Die Bewohner des kenianischen Dorfes Mukuku sind Ende vergangenen Jahres nochmal heil davon gekommen, doch der Schreck dürfte manch einem noch immer in den Knochen stecken: Mit einem lauten Knall trat ein rätselhafter glühender Metallring in die Erdatmosphäre ein und ging nahe der kleinen Ortschaft in einem Busch nieder.
Einen Durchmesser von rund 2,40 Meter hatte der Ring, sein Gewicht lag bei etwa 500 Kilogramm. Wäre er in eine menschliche Siedlung gestürzt, hätte es vermutlich Tote gegeben. Bei näherer Untersuchung des Rings stellte sich heraus, dass es sich mit hoher Wahrscheinlichkeit um den Verbindungsring einer mehrstufigen Rakete handelte.

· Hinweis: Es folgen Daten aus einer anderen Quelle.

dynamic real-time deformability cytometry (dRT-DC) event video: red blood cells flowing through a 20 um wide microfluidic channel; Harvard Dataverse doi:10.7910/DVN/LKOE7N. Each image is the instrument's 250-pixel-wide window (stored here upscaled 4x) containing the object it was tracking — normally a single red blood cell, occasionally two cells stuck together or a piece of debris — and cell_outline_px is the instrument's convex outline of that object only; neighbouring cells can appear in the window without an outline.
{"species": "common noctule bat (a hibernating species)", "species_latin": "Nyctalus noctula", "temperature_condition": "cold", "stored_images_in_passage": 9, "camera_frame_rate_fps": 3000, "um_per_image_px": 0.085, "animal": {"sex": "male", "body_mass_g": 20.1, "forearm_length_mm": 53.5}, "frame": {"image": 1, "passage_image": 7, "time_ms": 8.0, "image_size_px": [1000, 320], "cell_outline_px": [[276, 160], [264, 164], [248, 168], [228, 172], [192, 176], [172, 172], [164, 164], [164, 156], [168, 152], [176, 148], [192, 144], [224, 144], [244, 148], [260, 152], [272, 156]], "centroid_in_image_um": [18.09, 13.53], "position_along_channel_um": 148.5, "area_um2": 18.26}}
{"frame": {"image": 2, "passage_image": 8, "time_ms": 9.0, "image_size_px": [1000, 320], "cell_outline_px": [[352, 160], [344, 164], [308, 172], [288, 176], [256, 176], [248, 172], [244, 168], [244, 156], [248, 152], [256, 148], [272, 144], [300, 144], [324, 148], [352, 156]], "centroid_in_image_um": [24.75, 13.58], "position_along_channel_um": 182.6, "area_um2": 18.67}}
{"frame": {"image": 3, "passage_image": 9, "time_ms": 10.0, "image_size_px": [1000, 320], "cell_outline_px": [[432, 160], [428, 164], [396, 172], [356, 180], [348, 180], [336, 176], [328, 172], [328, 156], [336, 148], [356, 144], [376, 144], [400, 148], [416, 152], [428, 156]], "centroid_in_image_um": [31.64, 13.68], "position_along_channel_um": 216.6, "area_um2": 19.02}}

Oder genauer gesagt: um Weltraumschrott.
Wie viel Weltraumschrott kreist um die Erde?
Das Deutsche Luft- und Raumfahrtzentrum (DLR) definiert Weltraumschrott auf seiner Website als „alle von Menschen produzierten Objekte, die sich in einer Erdumlaufbahn befinden, aber keine Funktion erfüllen“. Die ESA hat im Jahr 2024 geschätzt, dass derzeit rund 14.000 Tonnen an Material in der niedrigen Erdumlaufbahn, also bis zu einer Höhe von 2000 Kilometern, herumschwebt. Bei einem Drittel davon handelt es sich um Weltraumschrott, also ausgediente Technik, Teile von Raketen oder andere Flugobjekte, die Menschen ins All geschossen haben. Auch im mittleren Orbit, wo Navigationssatelliten ihre Bahnen ziehen, haben sich viele Tonnen Weltraumschrott angesammelt. Und selbst 36.000 Kilometer von der Erde entfernt, im geostationären Orbit, fliegt noch so einiges an Schrott herum.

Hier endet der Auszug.